# Mazzer Super Jolly - Burrs far apart



## erobertson (Nov 3, 2014)

Hi Everyone

i was wondering if anyone could advise on a problem I have with a newly acquired second-hand SJ.

I took it apart for a good clean and have reassembled it and it all seems ok, except that I cannot get get the burrs to even come close to touching. I didn't remove the lower burr carrier. I did clean the threads and added some food grade silicon lubricant.

At first I thought it was the threads etc, causing the issue, but I've now realised that even with the springs removed it seems impossible for the upper burr carrier to go any lower.

i am wondering if there is something missing, is the lower carrier too low or have I done something else wrong during the reassembly process?

I've watched countless videos and gone through different guides, but i can't figure out what is wrong / missing?

Maybe it's obvious?! Can someone help?

Two photos showing the big gap between the burrs. This is with no springs in place. Upper burr just can't go any lower - parts circled in blue, on the upper carrier sit as low as possible in the hole for the spring, but it isn't anywhere near lowe enough to touch the lower burr. With springs installed and the collar screwed down to the max, I obviously hit the same point where it can't go any lower. Wondering if the issue lies with the lower burrs, although i didn't take them out.


----------



## Jon (Dec 3, 2010)

Hold up a sec; have you tried grinding beans? Just because the inside has some distance I'm not convinced the outside of the burr will be so far apart. (I'm not the expert here though)


----------



## grumpydaddy (Oct 20, 2014)

What is the measurement between the flat face of the lug (circled in blue) and the cutting face of the top burr (to the nearest mm)

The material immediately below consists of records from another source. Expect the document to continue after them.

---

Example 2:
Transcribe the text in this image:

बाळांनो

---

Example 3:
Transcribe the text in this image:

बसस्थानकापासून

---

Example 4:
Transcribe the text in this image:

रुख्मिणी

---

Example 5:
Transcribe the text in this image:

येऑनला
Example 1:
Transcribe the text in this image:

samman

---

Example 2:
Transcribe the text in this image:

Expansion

Now try for same between lower burr face and bottom edge of recess into which the lug slides (also circled in blue)


----------



## El carajillo (Mar 16, 2013)

You still have coffee in the threads in the photo. Wipe all the lubricant off the threads M/ch and adjuster collar, use a stiff tooth brush to thoroughly clean the threads on the M/ch and the collar. Lift out the springs and clear out any coffee grounds then refit. Replace top burr carrier then fit adjuster collar MAKE SURE IT IS NOT CROSS THREADED. Apply pressure to top carrier and wind down collar, it should turn freely, if not you may have it cross threaded.


----------



## timmyjj21 (May 10, 2015)

Looks fine to me.

Don't look down the throat, the inner part of the burrs do not meet.

Look up the grind outlet so you can see the outer edge of the burrs. I bet they will be touching.

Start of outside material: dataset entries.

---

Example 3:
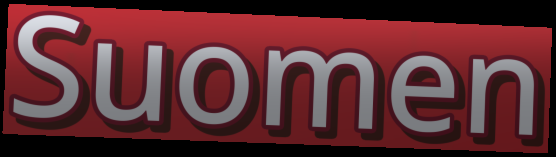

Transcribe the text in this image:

Suomen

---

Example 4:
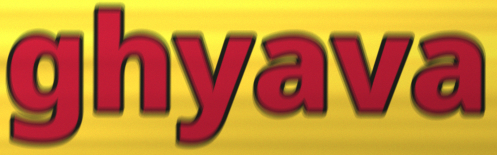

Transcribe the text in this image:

ghyava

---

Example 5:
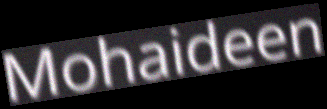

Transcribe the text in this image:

Mohaideen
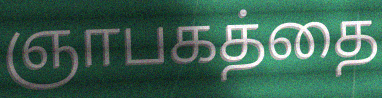
ஞாபகத்தை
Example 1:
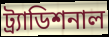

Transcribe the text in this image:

ট্র্যাডিশনাল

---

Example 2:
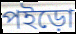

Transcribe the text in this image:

পইড়ো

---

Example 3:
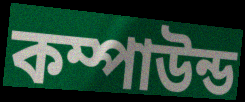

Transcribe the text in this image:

কম্পাউন্ড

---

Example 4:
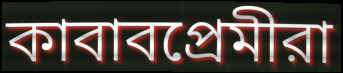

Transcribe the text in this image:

কাবাবপ্রেমীরা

Alternatively, tighten the burrs down, then try to turn the spindle/lower burs. It will be jammed and not turn if the burrs are touching, so back it off until you can turn them.

If you are feeling confident, just turn the grinder on and gradually tighten the burrs, you will hear them chirp when touching.


----------



## urbanbumpkin (Jan 30, 2013)

timmyjj21 said:


> Look up the grind outlet so you can see the outer edge of the burrs. I bet they will be touching.
> 
> Alternatively, tighten the burrs down, then try to turn the spindle/lower burs. It will be jammed and not turn if the burrs are touching, so back it off until you can turn them.
> 
> If you are feeling confident, just turn the grinder on and gradually tighten the burrs, you will hear them chirp when touching.

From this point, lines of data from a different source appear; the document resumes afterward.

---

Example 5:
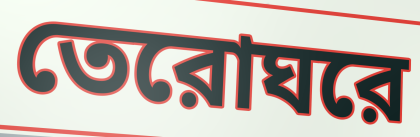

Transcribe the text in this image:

তেরোঘরে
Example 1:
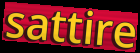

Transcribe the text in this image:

sattire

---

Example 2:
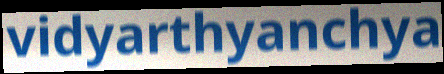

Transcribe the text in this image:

vidyarthyanchya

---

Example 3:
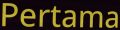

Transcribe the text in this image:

Pertama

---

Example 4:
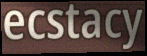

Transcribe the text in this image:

ecstacy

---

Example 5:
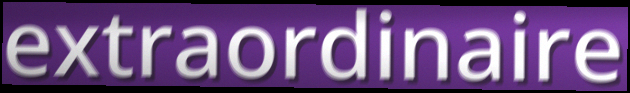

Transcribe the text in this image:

extraordinaire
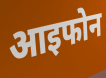
आइफोन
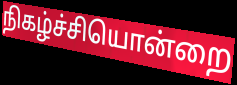
நிகழ்ச்சியொன்றை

Definitely worth checking the above


----------



## erobertson (Nov 3, 2014)

Hi All - Many thanks for all the responses. I really appreciate it. Been working on the grinder all day and I think maybe I was over-thinking it. The measurements (grumpydaddy) were 12mm from the bottom and 14mm from the top.

You are right, looking down they look quite far apart, but with some further cleaning, more lube and a screw in lieu of a collar adjuster I managed to get it low enough to grind finely enough for espresso (first attempt resulted in chunks of beans!). I got it to the lowest setting and it wouldn't grind, then went coarser and while running, gradually went finer until they chirped and out came some decent fine ground coffee.

I think it's looking good now.

Thanks again.


----------



## timmyjj21 (May 10, 2015)

Nice one. Sounds like lower area of the threads may have had a bit of coffee oils or junk in them making adjustment difficult. Glad to hear it is working nicely now.


----------



## hotmetal (Oct 31, 2013)

The gap between the inner part (prebreaker) of the burrs is by necessity slightly bigger than your average coffee bean. The outer edge of the burrs is where the actual grinding occurs.


----------